WHAT IS NEEDED
Beginning at the line containing "right wrist: (147, 229)", output every line to the end of the data below exactly as it appears.

DATA FOR THE TASK

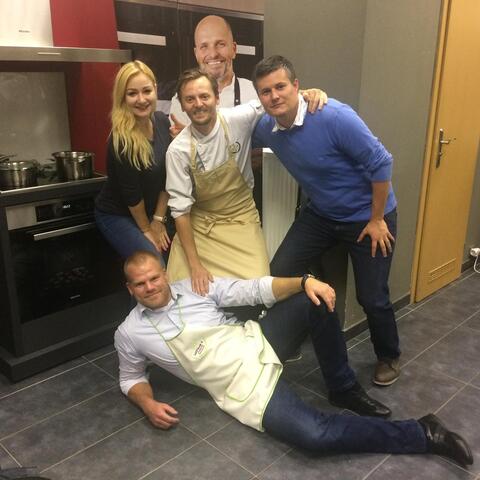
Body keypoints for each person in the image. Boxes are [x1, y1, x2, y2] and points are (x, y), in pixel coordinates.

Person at [114, 251, 473, 467]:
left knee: (313, 299)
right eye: (140, 284)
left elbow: (252, 289)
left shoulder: (196, 286)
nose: (150, 287)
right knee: (314, 436)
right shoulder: (130, 332)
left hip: (254, 340)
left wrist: (304, 282)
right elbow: (131, 378)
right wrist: (148, 404)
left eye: (154, 278)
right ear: (130, 288)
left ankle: (342, 387)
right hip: (238, 383)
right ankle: (423, 432)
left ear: (164, 273)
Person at [252, 55, 401, 386]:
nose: (274, 96)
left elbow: (382, 162)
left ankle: (388, 355)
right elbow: (232, 133)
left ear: (296, 86)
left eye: (280, 87)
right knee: (280, 271)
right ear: (259, 97)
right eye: (265, 91)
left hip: (368, 217)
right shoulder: (265, 127)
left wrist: (377, 219)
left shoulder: (334, 116)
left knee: (372, 296)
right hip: (322, 213)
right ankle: (294, 334)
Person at [165, 69, 325, 295]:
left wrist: (308, 94)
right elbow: (180, 211)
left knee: (258, 287)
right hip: (201, 225)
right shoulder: (177, 151)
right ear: (182, 105)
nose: (198, 104)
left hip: (241, 217)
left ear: (217, 98)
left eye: (204, 96)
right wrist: (195, 265)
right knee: (181, 291)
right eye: (190, 99)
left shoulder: (238, 118)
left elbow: (275, 101)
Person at [95, 61, 171, 262]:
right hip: (118, 214)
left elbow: (169, 177)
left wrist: (158, 220)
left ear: (155, 89)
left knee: (176, 255)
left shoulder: (162, 121)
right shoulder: (122, 140)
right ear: (122, 97)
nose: (141, 99)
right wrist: (147, 229)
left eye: (146, 91)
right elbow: (132, 196)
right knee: (153, 262)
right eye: (132, 93)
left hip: (152, 211)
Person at [169, 15, 258, 128]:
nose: (213, 54)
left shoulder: (254, 93)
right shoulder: (183, 99)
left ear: (234, 49)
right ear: (196, 54)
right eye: (204, 46)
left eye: (220, 44)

RESULT FOR THIS TASK
right wrist: (147, 229)
left eye: (146, 91)
right elbow: (132, 196)
right knee: (153, 262)
right eye: (132, 93)
left hip: (152, 211)
Person at [169, 15, 258, 128]:
nose: (213, 54)
left shoulder: (254, 93)
right shoulder: (183, 99)
left ear: (234, 49)
right ear: (196, 54)
right eye: (204, 46)
left eye: (220, 44)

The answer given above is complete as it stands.